Repeated tDCS at Clinically Relevant Field Intensity Can Boost Concurrent Motor Learning in Rats

Abstract

Clinical trials with transcranial direct current stimulation (tDCS) use weak electric fields that have yet to demonstrate measurable behavioral effects in animal models. We hypothesized that weak stimulation will produce sizable effects, provided it is applied concurrently with behavioral training and repeated over multiple sessions. We tested this in a rodent model of dexterous motor skill learning using a pellet-reaching task in ad libitum behaving rats. The task was automated to minimize experimenter bias. We measured field magnitudes intracranially to calibrate the stimulation current. Male rats were trained for 20 min with concurrent epicranial tDCS over 10 daily sessions. We developed a new electrode montage that enabled stable stimulation over the 10 sessions with a field intensity of 2 V/m at the motor cortex.

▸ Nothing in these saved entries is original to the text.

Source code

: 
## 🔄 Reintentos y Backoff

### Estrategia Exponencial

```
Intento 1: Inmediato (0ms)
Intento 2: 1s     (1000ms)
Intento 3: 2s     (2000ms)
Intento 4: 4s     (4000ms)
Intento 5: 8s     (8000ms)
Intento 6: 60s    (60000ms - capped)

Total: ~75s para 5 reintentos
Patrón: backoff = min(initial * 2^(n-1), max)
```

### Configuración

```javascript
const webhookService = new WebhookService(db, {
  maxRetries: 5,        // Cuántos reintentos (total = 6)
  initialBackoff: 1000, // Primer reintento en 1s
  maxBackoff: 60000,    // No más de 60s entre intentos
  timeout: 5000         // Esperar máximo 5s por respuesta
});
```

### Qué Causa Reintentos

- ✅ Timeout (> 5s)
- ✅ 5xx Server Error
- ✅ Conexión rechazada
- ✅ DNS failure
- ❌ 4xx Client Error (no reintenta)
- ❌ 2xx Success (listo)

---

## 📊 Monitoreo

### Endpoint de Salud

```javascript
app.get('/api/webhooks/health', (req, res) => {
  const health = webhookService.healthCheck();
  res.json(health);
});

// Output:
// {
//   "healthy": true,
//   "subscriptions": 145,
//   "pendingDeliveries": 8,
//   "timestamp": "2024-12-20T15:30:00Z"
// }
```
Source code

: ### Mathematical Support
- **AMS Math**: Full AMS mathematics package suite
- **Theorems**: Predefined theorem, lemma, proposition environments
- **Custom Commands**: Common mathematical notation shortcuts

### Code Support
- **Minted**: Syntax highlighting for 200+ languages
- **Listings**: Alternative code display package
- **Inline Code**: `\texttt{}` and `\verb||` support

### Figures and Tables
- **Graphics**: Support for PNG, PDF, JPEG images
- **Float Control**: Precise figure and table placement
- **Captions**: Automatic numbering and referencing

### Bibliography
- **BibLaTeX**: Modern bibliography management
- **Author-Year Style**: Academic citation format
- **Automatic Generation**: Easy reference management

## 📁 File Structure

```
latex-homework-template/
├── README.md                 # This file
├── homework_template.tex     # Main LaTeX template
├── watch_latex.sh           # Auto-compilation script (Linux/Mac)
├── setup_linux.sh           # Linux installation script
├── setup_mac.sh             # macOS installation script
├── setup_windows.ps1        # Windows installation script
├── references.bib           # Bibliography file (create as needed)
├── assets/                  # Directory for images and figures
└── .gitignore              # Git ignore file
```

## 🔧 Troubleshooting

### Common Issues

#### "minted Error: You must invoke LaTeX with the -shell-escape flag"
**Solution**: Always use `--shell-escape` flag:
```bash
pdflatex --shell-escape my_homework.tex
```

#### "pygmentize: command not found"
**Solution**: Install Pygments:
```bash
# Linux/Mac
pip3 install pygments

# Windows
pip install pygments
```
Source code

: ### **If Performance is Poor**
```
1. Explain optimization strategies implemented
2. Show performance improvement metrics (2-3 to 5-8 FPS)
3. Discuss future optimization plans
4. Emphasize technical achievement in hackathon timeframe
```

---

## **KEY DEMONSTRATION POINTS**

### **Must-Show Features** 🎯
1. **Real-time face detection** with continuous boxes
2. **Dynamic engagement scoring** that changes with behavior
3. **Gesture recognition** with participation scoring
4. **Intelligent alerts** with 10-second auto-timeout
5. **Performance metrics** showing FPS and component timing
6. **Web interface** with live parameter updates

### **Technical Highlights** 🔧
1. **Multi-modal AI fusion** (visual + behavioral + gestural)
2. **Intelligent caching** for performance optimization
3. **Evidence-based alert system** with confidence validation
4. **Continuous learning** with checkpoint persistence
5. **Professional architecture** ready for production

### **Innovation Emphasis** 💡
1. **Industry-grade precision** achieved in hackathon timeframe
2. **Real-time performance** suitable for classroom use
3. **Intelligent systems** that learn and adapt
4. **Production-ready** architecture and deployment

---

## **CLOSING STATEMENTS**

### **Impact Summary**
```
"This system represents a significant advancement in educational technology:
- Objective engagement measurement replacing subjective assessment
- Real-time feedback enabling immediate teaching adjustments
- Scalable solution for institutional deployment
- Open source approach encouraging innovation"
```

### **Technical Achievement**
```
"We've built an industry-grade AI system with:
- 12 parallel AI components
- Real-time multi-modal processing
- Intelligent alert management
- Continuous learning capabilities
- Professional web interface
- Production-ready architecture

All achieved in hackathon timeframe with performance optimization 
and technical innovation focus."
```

Behavior was recorded with high-speed video to quantify reaching dynamics. We also measured motor-evoked potentials (MEPs) bilaterally with epidural microstimulation. The number of successful reaches improved across days of training, and the rate of learning was higher in the anodal group as compared with sham-control animals (F₍₁₎ = 7.12; p = 0.008; N = 24). MEPs were not systematically affected by tDCS. Post hoc analysis suggests that tDCS modulated motor learning only for right-pawed animals, improving success of reaching but limiting stereotypy in these animals. Repeated and concurrent anodal tDCS can boost motor skill learning at clinically relevant field intensities. In this animal model, the effect interacted with paw preference and was not associated with corticospinal excitability.